Irregular feeding schedules or using pacifiers can also affect the amount of milk produced. The rate of milk production increases, when there is no stored milk in the breasts. If the breasts are full, naturally, milk production reduces. Increasing the time between each feed, using a pacifier or simply scheduling the feed in a manner such that the gap is at least of three to four hours can affect milk production. This is because the breasts remain full for a longer period. As a result, milk production slows down.

#8. Jaundice or medication during birth

Mothers who consume medication such as epidurals or Demerol during birth may find their babies to have a difficulty to latch on properly. This happens due to a dulled feeding behavior caused as a result of exposure to pain medication. Newborns who have jaundice at birth might feel sleepy and unable to feed on time. In these cases, it may become necessary for you to pump the milk out so that the production of milk is not reduced. After the jaundice is treated and after the birth medication is excreted from the baby’s system nursing becomes much easier.

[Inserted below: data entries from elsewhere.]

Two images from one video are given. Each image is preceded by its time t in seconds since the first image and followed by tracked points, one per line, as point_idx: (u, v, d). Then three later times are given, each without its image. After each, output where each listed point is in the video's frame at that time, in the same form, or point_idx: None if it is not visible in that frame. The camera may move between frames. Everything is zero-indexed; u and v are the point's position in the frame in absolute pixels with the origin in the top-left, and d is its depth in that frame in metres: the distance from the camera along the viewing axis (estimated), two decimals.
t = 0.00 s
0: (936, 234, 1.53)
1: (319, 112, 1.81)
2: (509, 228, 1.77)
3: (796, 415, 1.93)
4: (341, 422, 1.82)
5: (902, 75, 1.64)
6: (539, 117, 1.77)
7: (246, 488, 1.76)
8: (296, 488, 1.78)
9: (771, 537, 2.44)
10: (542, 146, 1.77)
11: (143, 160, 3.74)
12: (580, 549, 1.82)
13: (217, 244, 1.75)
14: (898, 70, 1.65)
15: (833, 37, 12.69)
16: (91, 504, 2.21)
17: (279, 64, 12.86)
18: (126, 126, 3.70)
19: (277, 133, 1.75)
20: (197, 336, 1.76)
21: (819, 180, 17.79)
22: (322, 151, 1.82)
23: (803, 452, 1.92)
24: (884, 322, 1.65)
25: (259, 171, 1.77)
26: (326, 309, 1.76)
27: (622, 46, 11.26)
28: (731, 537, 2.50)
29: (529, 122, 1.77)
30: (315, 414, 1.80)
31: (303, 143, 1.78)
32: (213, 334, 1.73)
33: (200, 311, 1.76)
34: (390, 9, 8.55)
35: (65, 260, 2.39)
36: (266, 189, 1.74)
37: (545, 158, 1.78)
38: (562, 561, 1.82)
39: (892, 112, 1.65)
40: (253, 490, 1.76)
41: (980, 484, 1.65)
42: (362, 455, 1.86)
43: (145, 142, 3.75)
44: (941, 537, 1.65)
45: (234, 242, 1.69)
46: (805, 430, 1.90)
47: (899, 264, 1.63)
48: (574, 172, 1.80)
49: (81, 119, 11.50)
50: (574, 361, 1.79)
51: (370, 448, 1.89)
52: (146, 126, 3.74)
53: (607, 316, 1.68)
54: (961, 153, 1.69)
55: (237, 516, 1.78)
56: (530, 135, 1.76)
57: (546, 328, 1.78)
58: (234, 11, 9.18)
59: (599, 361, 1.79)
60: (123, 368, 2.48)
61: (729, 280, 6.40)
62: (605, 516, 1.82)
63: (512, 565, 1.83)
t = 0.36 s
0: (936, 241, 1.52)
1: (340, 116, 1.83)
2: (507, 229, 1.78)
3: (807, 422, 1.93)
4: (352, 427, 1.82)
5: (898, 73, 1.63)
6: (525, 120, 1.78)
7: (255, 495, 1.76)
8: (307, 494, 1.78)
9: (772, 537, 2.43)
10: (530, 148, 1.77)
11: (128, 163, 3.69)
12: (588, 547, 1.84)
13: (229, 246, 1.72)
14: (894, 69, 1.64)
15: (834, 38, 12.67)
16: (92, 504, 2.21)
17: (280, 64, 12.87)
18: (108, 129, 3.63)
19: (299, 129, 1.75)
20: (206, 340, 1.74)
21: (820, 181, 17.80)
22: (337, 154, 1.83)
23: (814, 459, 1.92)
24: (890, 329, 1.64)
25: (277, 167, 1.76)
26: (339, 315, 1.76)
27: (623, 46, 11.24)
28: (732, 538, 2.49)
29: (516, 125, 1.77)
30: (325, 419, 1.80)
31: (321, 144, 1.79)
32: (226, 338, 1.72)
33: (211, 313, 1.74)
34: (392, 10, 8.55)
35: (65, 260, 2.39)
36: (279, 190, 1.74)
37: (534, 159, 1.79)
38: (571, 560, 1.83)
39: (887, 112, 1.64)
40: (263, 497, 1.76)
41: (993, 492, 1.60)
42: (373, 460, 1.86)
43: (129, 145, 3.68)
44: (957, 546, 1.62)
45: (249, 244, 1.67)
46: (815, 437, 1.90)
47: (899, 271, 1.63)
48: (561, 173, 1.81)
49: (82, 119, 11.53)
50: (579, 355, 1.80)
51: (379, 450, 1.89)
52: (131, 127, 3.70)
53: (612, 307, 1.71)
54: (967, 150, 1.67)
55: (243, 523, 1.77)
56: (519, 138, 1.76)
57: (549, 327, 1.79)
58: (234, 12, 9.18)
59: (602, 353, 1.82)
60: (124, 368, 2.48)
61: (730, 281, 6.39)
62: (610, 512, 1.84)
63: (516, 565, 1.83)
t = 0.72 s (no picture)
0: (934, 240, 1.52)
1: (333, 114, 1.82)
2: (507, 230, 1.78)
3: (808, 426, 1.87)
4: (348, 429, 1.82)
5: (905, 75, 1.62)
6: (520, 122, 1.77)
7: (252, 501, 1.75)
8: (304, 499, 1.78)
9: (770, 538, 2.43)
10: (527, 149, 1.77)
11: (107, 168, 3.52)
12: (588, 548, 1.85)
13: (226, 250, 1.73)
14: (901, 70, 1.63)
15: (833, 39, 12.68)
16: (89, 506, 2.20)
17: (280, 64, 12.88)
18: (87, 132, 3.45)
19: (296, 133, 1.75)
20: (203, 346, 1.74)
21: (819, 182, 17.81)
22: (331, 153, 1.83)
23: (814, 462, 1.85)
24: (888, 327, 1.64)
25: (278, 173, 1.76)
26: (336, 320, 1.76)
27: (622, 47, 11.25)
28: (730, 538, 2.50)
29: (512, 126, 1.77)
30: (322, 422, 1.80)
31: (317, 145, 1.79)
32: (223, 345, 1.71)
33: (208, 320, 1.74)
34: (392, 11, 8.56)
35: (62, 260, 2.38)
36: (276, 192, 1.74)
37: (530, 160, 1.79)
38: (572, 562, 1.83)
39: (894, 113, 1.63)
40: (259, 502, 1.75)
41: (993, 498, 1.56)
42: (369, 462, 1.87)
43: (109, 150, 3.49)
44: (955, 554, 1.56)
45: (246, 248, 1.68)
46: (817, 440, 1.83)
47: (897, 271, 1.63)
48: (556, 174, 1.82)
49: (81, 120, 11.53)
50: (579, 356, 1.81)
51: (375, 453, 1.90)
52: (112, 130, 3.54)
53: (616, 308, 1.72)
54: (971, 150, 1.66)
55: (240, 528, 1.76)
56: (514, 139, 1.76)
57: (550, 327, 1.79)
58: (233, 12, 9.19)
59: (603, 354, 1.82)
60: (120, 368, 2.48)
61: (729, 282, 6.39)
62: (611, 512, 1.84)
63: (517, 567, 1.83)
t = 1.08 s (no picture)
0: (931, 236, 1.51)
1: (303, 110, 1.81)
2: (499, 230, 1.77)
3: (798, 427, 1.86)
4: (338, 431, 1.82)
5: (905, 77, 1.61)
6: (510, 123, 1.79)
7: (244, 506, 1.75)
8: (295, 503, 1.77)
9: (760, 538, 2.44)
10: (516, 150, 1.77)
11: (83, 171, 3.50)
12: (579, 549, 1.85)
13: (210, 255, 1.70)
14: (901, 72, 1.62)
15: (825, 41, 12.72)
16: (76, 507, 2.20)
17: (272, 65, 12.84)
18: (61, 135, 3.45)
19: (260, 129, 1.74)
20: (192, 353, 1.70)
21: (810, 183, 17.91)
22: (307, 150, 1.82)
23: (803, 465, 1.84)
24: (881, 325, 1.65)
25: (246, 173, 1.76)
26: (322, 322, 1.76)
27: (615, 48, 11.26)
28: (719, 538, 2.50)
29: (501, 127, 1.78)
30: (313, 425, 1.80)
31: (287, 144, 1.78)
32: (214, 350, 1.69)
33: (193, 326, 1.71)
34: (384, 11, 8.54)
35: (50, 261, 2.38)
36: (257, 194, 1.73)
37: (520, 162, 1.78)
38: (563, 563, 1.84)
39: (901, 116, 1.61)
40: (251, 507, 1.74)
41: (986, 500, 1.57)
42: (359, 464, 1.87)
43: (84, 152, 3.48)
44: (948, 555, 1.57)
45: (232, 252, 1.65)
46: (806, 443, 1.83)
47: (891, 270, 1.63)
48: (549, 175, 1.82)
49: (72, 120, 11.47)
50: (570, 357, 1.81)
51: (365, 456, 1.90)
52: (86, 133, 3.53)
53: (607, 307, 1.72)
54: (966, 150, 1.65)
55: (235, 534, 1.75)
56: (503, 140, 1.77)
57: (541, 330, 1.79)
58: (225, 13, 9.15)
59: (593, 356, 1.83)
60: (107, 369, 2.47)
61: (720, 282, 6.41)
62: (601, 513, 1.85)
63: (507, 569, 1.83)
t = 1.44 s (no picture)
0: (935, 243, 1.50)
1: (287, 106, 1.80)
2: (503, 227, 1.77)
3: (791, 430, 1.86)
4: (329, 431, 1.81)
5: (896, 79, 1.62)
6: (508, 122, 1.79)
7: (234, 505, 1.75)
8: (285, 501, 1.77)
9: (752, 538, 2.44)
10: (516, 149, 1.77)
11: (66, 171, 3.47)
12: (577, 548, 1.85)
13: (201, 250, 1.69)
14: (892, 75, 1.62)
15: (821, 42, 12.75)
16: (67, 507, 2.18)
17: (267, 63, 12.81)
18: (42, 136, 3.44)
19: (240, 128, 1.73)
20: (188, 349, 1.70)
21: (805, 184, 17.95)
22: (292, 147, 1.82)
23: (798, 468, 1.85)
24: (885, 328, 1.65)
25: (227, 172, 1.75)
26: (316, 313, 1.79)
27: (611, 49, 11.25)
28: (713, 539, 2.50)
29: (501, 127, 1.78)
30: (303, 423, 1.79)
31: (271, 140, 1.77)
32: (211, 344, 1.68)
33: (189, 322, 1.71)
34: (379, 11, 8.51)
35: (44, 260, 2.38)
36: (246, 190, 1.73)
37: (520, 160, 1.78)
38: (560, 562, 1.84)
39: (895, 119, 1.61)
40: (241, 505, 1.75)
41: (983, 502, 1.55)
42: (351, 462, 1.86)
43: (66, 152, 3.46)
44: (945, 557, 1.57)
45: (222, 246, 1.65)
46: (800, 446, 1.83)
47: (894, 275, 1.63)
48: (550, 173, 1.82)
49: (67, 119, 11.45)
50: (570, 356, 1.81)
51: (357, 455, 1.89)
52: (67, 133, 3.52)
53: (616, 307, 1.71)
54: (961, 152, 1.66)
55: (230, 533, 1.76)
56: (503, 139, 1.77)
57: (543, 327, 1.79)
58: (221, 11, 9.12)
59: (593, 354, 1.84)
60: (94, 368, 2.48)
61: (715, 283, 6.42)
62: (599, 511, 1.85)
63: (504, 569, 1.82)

#9. Using formula supplementation

If you use any supplementation with formula, the breasts may begin to produce less milk. This is true in the first few weeks of birth, especially. The ability of the breast to produce milk is influenced by how much milk is being removed. With formula, your baby will not be consuming as much breast milk. The response to this is that the breast produces less milk overall.

How do you know when feed is insufficient?

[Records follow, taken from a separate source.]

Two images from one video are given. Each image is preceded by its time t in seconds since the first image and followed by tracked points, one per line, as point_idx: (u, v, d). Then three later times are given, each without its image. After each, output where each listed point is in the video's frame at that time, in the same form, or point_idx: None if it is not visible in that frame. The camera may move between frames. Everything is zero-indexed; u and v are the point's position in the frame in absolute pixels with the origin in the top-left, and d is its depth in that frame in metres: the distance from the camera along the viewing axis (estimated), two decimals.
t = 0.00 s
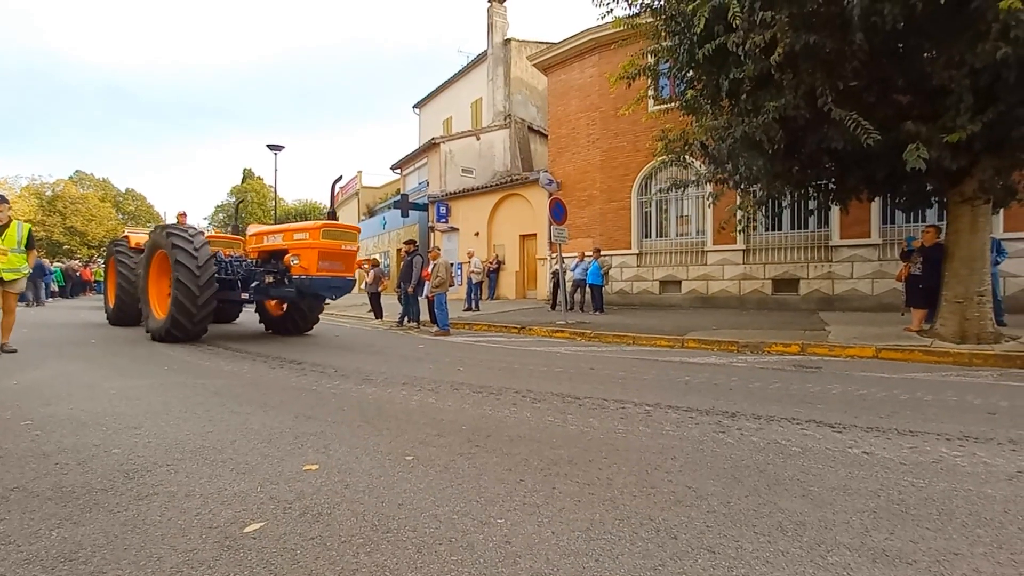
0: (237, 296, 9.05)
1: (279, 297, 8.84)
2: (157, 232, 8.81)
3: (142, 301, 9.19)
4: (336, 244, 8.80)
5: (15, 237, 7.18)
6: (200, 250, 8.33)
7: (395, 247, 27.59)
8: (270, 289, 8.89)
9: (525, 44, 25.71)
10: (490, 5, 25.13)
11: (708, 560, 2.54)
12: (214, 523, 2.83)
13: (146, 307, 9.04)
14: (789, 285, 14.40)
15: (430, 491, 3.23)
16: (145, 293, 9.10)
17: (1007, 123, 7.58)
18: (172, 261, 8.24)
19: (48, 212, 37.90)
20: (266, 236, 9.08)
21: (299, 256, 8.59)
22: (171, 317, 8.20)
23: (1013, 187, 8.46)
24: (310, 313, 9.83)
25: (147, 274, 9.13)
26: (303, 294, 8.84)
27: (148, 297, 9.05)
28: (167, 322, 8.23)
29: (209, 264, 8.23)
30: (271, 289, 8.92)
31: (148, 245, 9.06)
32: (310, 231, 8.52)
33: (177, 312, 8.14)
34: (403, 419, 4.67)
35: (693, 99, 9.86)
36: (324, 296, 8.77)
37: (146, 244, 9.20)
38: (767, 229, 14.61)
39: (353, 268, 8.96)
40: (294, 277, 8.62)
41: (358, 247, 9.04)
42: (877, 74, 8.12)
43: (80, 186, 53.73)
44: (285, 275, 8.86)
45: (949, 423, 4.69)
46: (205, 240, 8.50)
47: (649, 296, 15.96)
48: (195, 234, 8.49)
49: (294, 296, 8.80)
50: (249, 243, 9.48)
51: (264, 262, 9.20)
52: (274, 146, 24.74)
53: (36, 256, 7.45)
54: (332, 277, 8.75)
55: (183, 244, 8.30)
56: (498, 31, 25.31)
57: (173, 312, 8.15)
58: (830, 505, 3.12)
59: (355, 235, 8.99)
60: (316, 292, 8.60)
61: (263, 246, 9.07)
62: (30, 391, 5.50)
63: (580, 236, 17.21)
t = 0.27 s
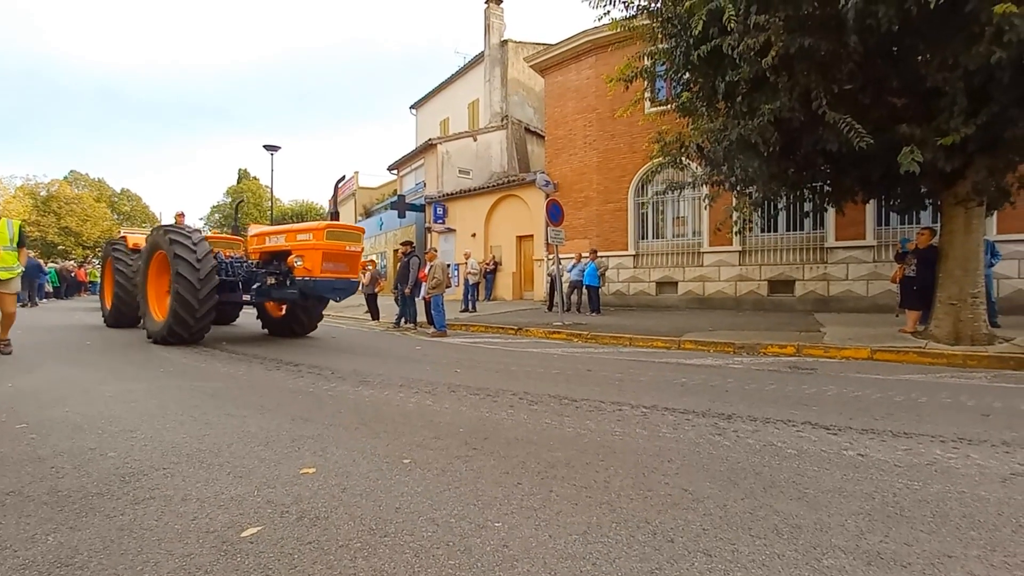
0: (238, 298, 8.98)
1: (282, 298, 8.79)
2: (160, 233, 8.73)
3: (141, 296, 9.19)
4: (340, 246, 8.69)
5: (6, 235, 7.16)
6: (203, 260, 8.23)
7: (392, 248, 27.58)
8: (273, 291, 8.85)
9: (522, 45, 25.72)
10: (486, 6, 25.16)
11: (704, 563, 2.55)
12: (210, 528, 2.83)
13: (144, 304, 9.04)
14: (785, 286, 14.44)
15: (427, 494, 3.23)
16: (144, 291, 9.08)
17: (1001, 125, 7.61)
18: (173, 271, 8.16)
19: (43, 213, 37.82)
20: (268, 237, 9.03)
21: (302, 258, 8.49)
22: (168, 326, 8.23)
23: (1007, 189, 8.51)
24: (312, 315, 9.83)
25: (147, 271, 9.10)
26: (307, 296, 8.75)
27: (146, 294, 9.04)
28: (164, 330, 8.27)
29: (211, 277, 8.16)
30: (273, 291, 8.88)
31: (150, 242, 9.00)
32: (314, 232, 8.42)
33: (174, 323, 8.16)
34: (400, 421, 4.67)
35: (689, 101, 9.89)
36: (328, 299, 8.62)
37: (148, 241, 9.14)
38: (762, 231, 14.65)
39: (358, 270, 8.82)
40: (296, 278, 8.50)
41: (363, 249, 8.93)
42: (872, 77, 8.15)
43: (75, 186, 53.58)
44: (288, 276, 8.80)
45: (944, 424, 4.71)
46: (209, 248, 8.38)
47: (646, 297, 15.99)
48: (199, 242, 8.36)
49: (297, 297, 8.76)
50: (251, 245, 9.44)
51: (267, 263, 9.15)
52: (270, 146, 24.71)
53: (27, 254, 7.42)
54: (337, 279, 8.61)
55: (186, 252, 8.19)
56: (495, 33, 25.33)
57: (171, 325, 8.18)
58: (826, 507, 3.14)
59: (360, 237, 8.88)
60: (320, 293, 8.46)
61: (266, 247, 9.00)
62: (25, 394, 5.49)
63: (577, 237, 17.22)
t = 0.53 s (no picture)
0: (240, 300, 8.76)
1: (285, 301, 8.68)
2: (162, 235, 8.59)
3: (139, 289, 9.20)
4: (344, 247, 8.69)
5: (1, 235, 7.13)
6: (204, 271, 8.12)
7: (388, 249, 27.56)
8: (274, 293, 8.71)
9: (518, 47, 25.78)
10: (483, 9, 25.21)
11: (699, 566, 2.56)
12: (206, 533, 2.84)
13: (143, 300, 9.05)
14: (780, 287, 14.48)
15: (423, 499, 3.24)
16: (143, 288, 9.07)
17: (994, 129, 7.66)
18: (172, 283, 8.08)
19: (36, 212, 37.69)
20: (271, 238, 9.00)
21: (306, 259, 8.48)
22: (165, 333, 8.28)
23: (999, 193, 8.56)
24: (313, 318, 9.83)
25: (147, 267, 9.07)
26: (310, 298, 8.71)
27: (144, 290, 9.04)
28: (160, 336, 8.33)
29: (211, 291, 8.09)
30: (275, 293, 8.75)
31: (150, 239, 8.89)
32: (318, 233, 8.42)
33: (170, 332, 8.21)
34: (396, 424, 4.68)
35: (685, 104, 9.92)
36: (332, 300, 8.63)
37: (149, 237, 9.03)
38: (757, 233, 14.69)
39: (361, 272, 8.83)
40: (301, 280, 8.53)
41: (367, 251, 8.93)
42: (866, 81, 8.19)
43: (70, 186, 53.38)
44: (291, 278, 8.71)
45: (937, 427, 4.74)
46: (210, 257, 8.24)
47: (642, 299, 16.02)
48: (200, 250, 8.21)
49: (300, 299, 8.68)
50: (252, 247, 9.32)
51: (268, 264, 9.09)
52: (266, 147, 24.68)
53: (20, 256, 7.38)
54: (340, 281, 8.62)
55: (187, 261, 8.07)
56: (491, 35, 25.37)
57: (168, 334, 8.21)
58: (819, 510, 3.16)
59: (364, 239, 8.89)
60: (324, 295, 8.47)
61: (267, 248, 8.99)
62: (20, 396, 5.48)
63: (574, 239, 17.24)
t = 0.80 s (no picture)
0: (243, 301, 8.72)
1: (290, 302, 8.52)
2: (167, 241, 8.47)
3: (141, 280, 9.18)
4: (350, 248, 8.57)
5: (3, 240, 7.12)
6: (208, 283, 8.06)
7: (387, 250, 27.55)
8: (279, 295, 8.56)
9: (516, 48, 25.79)
10: (481, 10, 25.22)
11: (697, 568, 2.58)
12: (204, 536, 2.85)
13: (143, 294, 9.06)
14: (777, 288, 14.51)
15: (421, 501, 3.25)
16: (145, 285, 9.06)
17: (990, 130, 7.68)
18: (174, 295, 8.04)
19: (32, 213, 37.60)
20: (276, 239, 8.88)
21: (313, 261, 8.37)
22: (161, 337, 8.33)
23: (995, 194, 8.60)
24: (314, 318, 9.71)
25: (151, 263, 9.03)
26: (315, 300, 8.55)
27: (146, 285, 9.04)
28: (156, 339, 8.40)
29: (212, 305, 8.08)
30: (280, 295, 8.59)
31: (156, 238, 8.78)
32: (324, 234, 8.30)
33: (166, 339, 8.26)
34: (394, 426, 4.69)
35: (682, 106, 9.95)
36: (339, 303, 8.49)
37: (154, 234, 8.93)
38: (755, 234, 14.71)
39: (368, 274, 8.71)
40: (306, 282, 8.38)
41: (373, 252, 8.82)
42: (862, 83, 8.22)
43: (67, 187, 53.30)
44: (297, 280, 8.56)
45: (933, 428, 4.76)
46: (215, 269, 8.14)
47: (640, 299, 16.04)
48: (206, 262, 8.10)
49: (306, 301, 8.52)
50: (257, 249, 9.24)
51: (272, 266, 8.96)
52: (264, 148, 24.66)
53: (20, 260, 7.37)
54: (347, 283, 8.50)
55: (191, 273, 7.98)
56: (489, 36, 25.39)
57: (165, 342, 8.26)
58: (816, 511, 3.17)
59: (370, 240, 8.78)
60: (331, 297, 8.34)
61: (272, 249, 8.89)
62: (18, 399, 5.48)
63: (572, 240, 17.25)
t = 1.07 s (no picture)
0: (246, 302, 8.68)
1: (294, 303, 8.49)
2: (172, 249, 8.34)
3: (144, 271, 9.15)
4: (357, 250, 8.50)
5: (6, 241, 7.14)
6: (210, 298, 7.98)
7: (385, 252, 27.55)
8: (283, 296, 8.57)
9: (514, 50, 25.83)
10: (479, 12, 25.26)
11: (695, 569, 2.59)
12: (203, 539, 2.85)
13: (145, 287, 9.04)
14: (774, 289, 14.54)
15: (420, 503, 3.26)
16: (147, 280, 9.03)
17: (986, 133, 7.73)
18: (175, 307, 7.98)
19: (28, 215, 37.50)
20: (283, 240, 8.85)
21: (319, 262, 8.32)
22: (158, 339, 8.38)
23: (990, 196, 8.64)
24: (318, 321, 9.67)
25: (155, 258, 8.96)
26: (321, 302, 8.52)
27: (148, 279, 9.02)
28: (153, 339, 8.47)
29: (212, 319, 8.03)
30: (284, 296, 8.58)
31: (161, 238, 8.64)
32: (331, 235, 8.24)
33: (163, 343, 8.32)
34: (393, 429, 4.70)
35: (680, 108, 9.98)
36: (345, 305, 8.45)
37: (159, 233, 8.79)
38: (752, 235, 14.75)
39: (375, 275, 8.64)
40: (313, 283, 8.34)
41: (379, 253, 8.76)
42: (858, 85, 8.26)
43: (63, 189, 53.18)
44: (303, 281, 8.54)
45: (929, 429, 4.78)
46: (219, 283, 8.03)
47: (637, 301, 16.06)
48: (210, 276, 7.97)
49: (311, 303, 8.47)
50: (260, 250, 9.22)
51: (276, 268, 8.97)
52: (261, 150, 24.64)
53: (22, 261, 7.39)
54: (353, 285, 8.44)
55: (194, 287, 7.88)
56: (487, 37, 25.42)
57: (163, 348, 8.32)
58: (813, 513, 3.19)
59: (377, 241, 8.71)
60: (337, 299, 8.28)
61: (276, 251, 8.88)
62: (15, 402, 5.48)
63: (570, 242, 17.27)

There are some signs that you should watch out for to know if the baby is getting sufficient feed:

  • No Weight gain: In the first week, the baby may lose about 10-15% of the body weight. However, after this, weight gain should occur week after week. If you see that there is no weight gain, then the baby is not getting enough feed.
  • The baby is fussy after feeding: When milk production is low, the baby’s tummy is empty even after you have finished a feeding session, leaves the baby cranky. The baby is not swallowing the milk: When feeding, listen carefully for a gulping sound. If you do not hear any gulping noises, chances are that the baby is not swallowing the milk properly.
  • Diaper changes: If the baby gets enough milk, he or she will pass urine at least six to eight times a day. In the first week, this number might be less as the baby is still consuming the colostrum.
  • The color of the stool: If the baby is getting enough milk, the stool will turn into a dark yellow color by the second week. If the stool is less in quantity than usual and very dark, it is a sign that the feed is not sufficient.
  • The mother’s breast: If your breast is not light and soft after feeding, it means that the baby is not drinking enough milk.
  • The frequency of feeding: The feeding frequency should be as follows:

Why you might be unable to breastfeed your baby?

If the baby shows more cues for feeding than required, it means that he or she is not getting enough feed.

Also Read: 8 Precautions in Breastfeeding when Mom is Sick (Including 5 Advantages)

Tips to improve feeding

  • If you are on any medication, make sure you consult your doctor to reduce the dosage or stop the medication if possible.
  • Make sure that the baby is in a comfortable position with the head held firmly in place. To improve latching, hold the head of the baby closer to the breast and place the upper jaw of the baby behind the nipple using your thumb.
  • Eat well. Foods like fennel seeds, spinach, carrots, garlic, raw papaya, black sesame seeds, and oatmeal can improve production of breast milk.
  • Consult your doctor to get necessary supplements to improve the quality and the quantity of the breast milk produced.
  • Make sure that you look for the baby’s hunger cues for feeding to empty the breasts regularly. This is also important when you are using baby formula.
  • Use a breast pump if the feeding interval is higher.
  • If you are using formula, make sure you get a feeding bottle that has a good quality nipple. Keep the formula warm enough for the baby to drink.

Breastfeeding is a delight for the mother and vital for the baby. However, if for some reason you are unable to feed your baby as much as you would want to, it is advisable to identify the cause. Stressing over it is not a solution. Consult your gynecologist to identify the cause and find a suitable solution.